Brazil’s former president Luiz Inácio Lula da Silva will learn later this month of January whether a prison sentence against him is upheld, officials said, potentially knocking him out of this year’s presidential election.

Lula was sentenced in July 2017 to 9.5 years behind bars after being convicted of corruption in Brazil’s “Car Wash” graft scandal.

The court in Porto Alegre said it will rule on his appeal January 24. That could decide whether Lula can take part in October 2018 presidential elections in which he is currently the frontrunner.

Although experts say Lula may still manage to find ways to appeal further, a ruling against him would throw the already unusual race into further uncertainty.

After years of economic decline and corruption scandals, Brazilians are so far turning away from centrist, traditional candidates, with Lula a comfortable leader in the polls, despite his many legal problems.

An appeals court spokesman said that a three-judge panel would consider the case.

Lula’s lawyer, Cristiano Zanin, told Folha de S. Paulo newspaper that the appeal had been dealt with in “record time” – an indication of the pressure on the court to clarify the politically explosive situation.

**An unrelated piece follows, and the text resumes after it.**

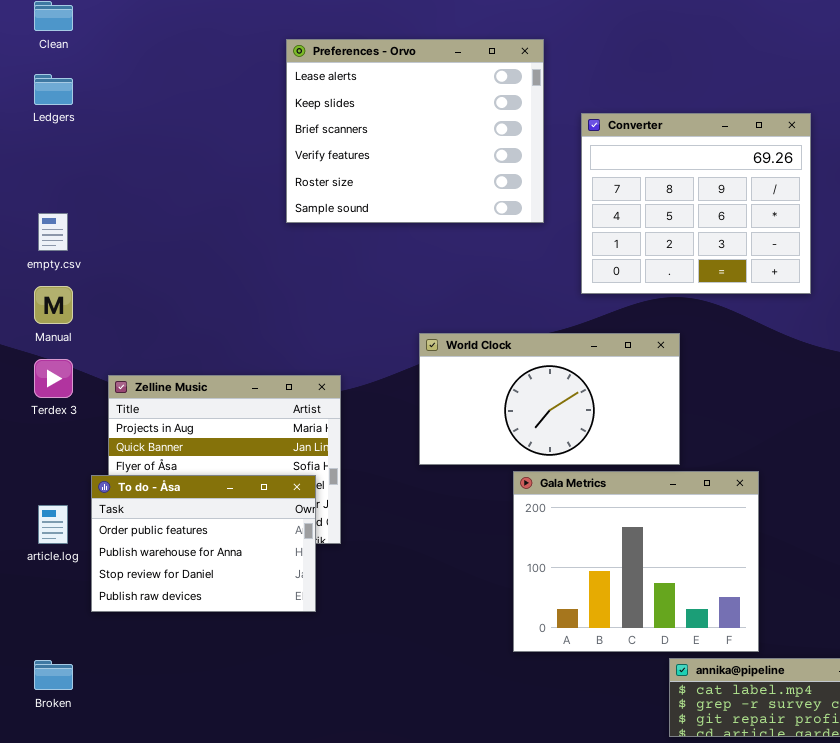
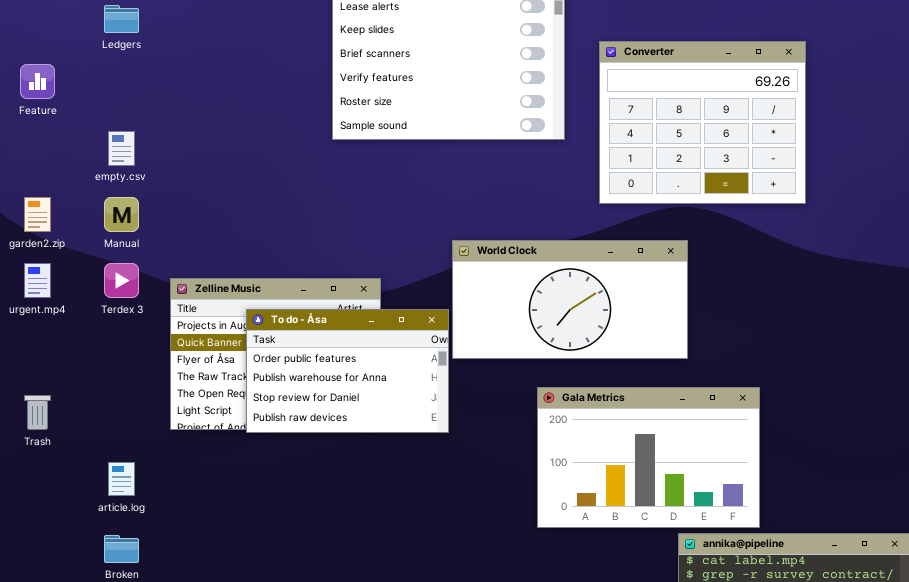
Gala Metrics: [513,471,759,652] -> [537,387,760,528], resized
To do - Åsa: [91,475,316,612] -> [246,309,449,433], moved
article.log: [38,505,68,544] -> [108,462,135,496], moved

The sentence followed Lula’s conviction in a case where he was accused of benefiting from bribes from a major construction firm called OAS that were paid in the form of a luxury seaside apartment.

Lula, who also faces six other corruption cases, says he is being persecuted by right wing opponents who do not want him back in power.

Lula was hugely popular during his 2003-2010 two-term presidency, but his reputation has been damaged by steep economic decline under his handpicked successor Dilma Rousseff, also from the leftist Workers’ Party, and mammoth corruption revelations.

Investigators have revealed that swaths of political parties and politicians – allegedly including current President Michel Temer, Lula and many others at the top – took bribes from big Brazilian companies for years in exchange for help in getting them contracts.